### WHAT IS NEEDED
Please reproduce the text of every entry below line for line, without changing a single character.

### RECORDS FOR THIS EXERCISE

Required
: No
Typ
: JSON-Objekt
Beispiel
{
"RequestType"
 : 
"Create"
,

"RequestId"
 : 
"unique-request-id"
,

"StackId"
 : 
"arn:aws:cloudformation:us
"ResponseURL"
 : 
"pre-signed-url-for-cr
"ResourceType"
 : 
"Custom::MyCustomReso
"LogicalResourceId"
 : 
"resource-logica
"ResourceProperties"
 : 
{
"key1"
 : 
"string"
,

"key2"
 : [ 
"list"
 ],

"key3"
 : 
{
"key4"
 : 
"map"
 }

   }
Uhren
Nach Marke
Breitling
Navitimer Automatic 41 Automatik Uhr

### TASK ANSWER
Required
: No
Typ
: JSON-Objekt
Beispiel
{
"RequestType"
 : 
"Create"
,

"RequestId"
 : 
"unique-request-id"
,

"StackId"
 : 
"arn:aws:cloudformation:us
"ResponseURL"
 : 
"pre-signed-url-for-cr
"ResourceType"
 : 
"Custom::MyCustomReso
"LogicalResourceId"
 : 
"resource-logica
"ResourceProperties"
 : 
{
"key1"
 : 
"string"
,

"key2"
 : [ 
"list"
 ],

"key3"
 : 
{
"key4"
 : 
"map"
 }

   }
Uhren
Nach Marke
Breitling
Navitimer Automatic 41 Automatik Uhr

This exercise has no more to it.